The Chair of the Children and Learning Scrutiny Panel queried if there would be any set-up costs associated with the implementation of franchising. The Chair of EDIS clarified there would be some costs involved, however this would depend on how the system was implemented. The intention of the panel was not to examine the detail of implementation but rather to look at the issue on a broader scale. It was also commented that Middlesbrough had very good links running North/ South but not East/ West and that Middlesbrough only had two bus companies operating in it with franchising potentially resolving this.
With regards to the reports Terms of Reference C: to examine Middlesbroughs Local Implementation Plan (LIP) prior to submission to the TVCA it was noted the panel did not examine this due to time constraints.
The Chair of Corporate Affairs Committee queried if this issue would be considered by the panel in the future. The Chair of EDIS confirmed that Middlesbroughs LIP refers to all facets of transport within the town and the panel focussed on bus provision only. It was also commented that the panel would seek feedback from officers on how the LIP developed and how it was being implemented more generally.
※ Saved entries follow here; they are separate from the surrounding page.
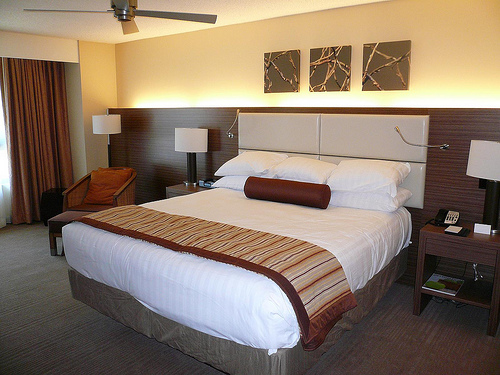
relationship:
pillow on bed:
[241, 172, 338, 211] [52, 143, 413, 373]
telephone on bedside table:
[433, 205, 461, 226] [410, 215, 500, 337]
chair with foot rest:
[43, 166, 136, 256] [46, 210, 98, 255]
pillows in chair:
[83, 163, 135, 206] [45, 162, 140, 258]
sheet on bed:
[66, 187, 412, 344] [52, 143, 413, 373]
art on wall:
[260, 31, 426, 98] [435, 38, 475, 87]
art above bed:
[260, 49, 304, 95] [56, 110, 436, 374]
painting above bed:
[305, 43, 358, 94] [56, 110, 436, 374]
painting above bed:
[350, 32, 418, 95] [56, 110, 436, 374]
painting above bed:
[360, 37, 415, 92] [56, 110, 436, 374]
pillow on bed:
[221, 146, 284, 194] [52, 143, 413, 373]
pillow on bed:
[277, 145, 337, 185] [52, 143, 413, 373]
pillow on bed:
[324, 149, 418, 219] [52, 143, 413, 373]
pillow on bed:
[211, 148, 286, 178] [63, 127, 401, 341]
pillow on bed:
[327, 158, 412, 194] [56, 110, 436, 374]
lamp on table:
[172, 126, 209, 188] [167, 182, 201, 194]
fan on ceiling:
[20, 1, 224, 38] [0, 0, 370, 52]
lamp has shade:
[459, 131, 499, 233] [457, 128, 497, 189]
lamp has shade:
[172, 122, 222, 189] [174, 117, 212, 158]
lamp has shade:
[90, 113, 121, 165] [91, 113, 122, 133]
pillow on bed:
[241, 172, 338, 211] [118, 117, 385, 353]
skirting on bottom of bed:
[61, 264, 275, 369] [52, 143, 413, 373]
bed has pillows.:
[56, 110, 436, 374] [209, 146, 414, 213]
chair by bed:
[48, 168, 131, 265] [56, 110, 436, 374]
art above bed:
[260, 49, 304, 95] [84, 92, 421, 372]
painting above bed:
[305, 43, 358, 94] [84, 92, 421, 372]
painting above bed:
[360, 37, 415, 92] [84, 92, 421, 372]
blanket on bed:
[78, 190, 352, 342] [56, 110, 436, 374]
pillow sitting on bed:
[323, 158, 413, 197] [66, 158, 413, 353]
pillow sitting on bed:
[324, 183, 415, 214] [66, 158, 413, 353]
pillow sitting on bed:
[274, 154, 339, 184] [66, 158, 413, 353]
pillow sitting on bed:
[246, 177, 326, 207] [66, 158, 413, 353]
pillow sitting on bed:
[211, 148, 286, 178] [66, 158, 413, 353]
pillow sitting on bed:
[215, 176, 242, 187] [66, 158, 413, 353]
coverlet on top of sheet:
[141, 208, 316, 282] [224, 190, 331, 253]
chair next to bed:
[43, 166, 136, 256] [52, 143, 413, 373]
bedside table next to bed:
[410, 215, 500, 337] [56, 110, 436, 374]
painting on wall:
[360, 37, 415, 92] [115, 0, 498, 270]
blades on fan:
[28, 0, 221, 41] [20, 1, 224, 37]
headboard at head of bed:
[236, 112, 430, 212] [61, 202, 408, 373]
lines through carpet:
[340, 338, 362, 359] [398, 322, 460, 363]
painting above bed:
[272, 27, 386, 95] [74, 156, 329, 324]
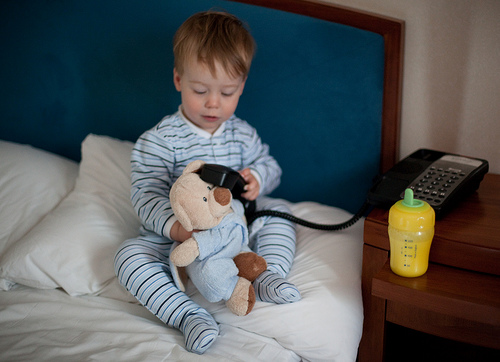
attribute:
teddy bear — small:
[163, 163, 269, 313]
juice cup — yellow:
[385, 188, 438, 282]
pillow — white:
[4, 141, 78, 255]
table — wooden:
[355, 163, 497, 359]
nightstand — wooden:
[360, 166, 499, 356]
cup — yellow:
[386, 184, 436, 274]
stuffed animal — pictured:
[167, 158, 265, 319]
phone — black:
[363, 145, 492, 217]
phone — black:
[200, 148, 489, 232]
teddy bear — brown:
[158, 154, 267, 314]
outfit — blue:
[188, 189, 245, 304]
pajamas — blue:
[115, 110, 304, 356]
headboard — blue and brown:
[257, 0, 407, 121]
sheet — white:
[3, 296, 132, 359]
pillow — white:
[2, 135, 83, 252]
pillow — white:
[0, 128, 129, 295]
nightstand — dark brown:
[356, 162, 485, 359]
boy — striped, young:
[110, 9, 316, 352]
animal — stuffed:
[170, 159, 265, 313]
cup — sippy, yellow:
[388, 189, 434, 276]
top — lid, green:
[400, 189, 420, 207]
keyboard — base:
[413, 156, 483, 212]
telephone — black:
[193, 162, 255, 223]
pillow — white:
[0, 133, 363, 360]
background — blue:
[1, 0, 140, 127]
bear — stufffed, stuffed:
[170, 158, 267, 314]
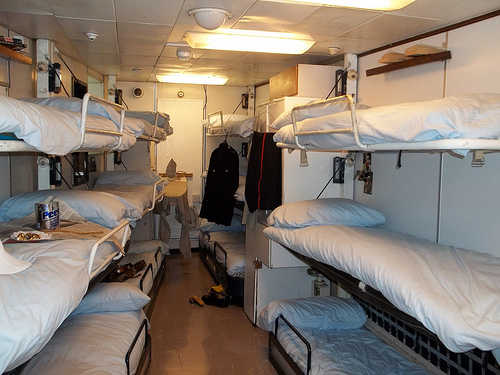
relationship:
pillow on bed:
[43, 96, 92, 110] [308, 97, 428, 159]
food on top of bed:
[10, 225, 54, 244] [308, 97, 428, 159]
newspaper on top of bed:
[58, 204, 91, 221] [308, 97, 428, 159]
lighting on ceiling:
[230, 32, 276, 52] [102, 0, 155, 28]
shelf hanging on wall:
[411, 53, 438, 72] [443, 46, 482, 78]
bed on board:
[308, 97, 428, 159] [25, 131, 87, 158]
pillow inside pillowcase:
[43, 96, 92, 110] [281, 104, 312, 117]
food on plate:
[10, 225, 54, 244] [21, 230, 38, 238]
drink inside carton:
[45, 202, 56, 210] [39, 206, 59, 232]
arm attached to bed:
[303, 95, 358, 117] [308, 97, 428, 159]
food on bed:
[10, 225, 54, 244] [308, 97, 428, 159]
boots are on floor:
[179, 285, 211, 309] [172, 323, 233, 355]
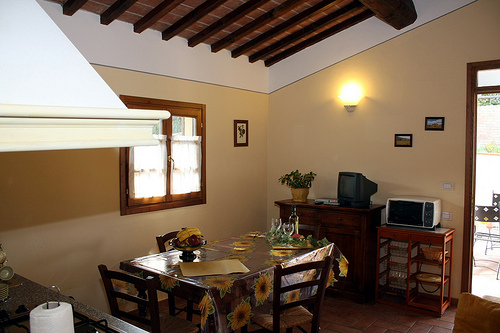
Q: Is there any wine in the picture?
A: Yes, there is wine.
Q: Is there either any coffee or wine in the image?
A: Yes, there is wine.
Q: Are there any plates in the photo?
A: No, there are no plates.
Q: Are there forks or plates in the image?
A: No, there are no plates or forks.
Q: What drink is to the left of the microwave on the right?
A: The drink is wine.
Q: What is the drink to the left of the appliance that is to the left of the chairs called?
A: The drink is wine.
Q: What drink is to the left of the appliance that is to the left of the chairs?
A: The drink is wine.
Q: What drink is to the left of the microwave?
A: The drink is wine.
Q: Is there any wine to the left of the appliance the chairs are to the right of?
A: Yes, there is wine to the left of the microwave.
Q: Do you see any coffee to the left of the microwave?
A: No, there is wine to the left of the microwave.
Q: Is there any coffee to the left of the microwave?
A: No, there is wine to the left of the microwave.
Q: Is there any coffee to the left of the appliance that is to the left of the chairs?
A: No, there is wine to the left of the microwave.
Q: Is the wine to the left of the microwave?
A: Yes, the wine is to the left of the microwave.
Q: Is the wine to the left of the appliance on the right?
A: Yes, the wine is to the left of the microwave.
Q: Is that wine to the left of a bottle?
A: No, the wine is to the left of the microwave.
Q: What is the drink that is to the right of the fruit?
A: The drink is wine.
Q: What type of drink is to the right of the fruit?
A: The drink is wine.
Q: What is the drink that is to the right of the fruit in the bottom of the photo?
A: The drink is wine.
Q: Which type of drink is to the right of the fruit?
A: The drink is wine.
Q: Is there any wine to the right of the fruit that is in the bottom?
A: Yes, there is wine to the right of the fruit.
A Member commented that transport in the Tees Valley needed to be organised so residents had access to a reliable system and franchising seemed to be the most suitable way of doing this. The Chair of EDIS made reference to the South Tees Development Corporation and its work on the former SSI steel manufacturing site. It was commented that that effective transport links, including bus services, could assist Teesside residents in accessing multi-billion pound regeneration and investment projects. It was also commented that Stagecoach on Teesside generated approximately 13% profit, which was double the profit it generated in other areas. It was noted if Stagecoach generated the London average profit (3.8%), under a franchised scheme, this would generate £2.4m per year for TVCA to spend on buses, resulting in more money for the bus system.
The Chair of OSB suggested the report should reflect that the Executive work with the Mayor to influence the TVCA.
ORDERED: The recommendations should reflect that the Executive works with the Mayor to advise the TVCA to adopt franchising before the findings and recommendations of the Economic Development and Infrastructure Scrutiny Panel be endorsed and referred to the Executive.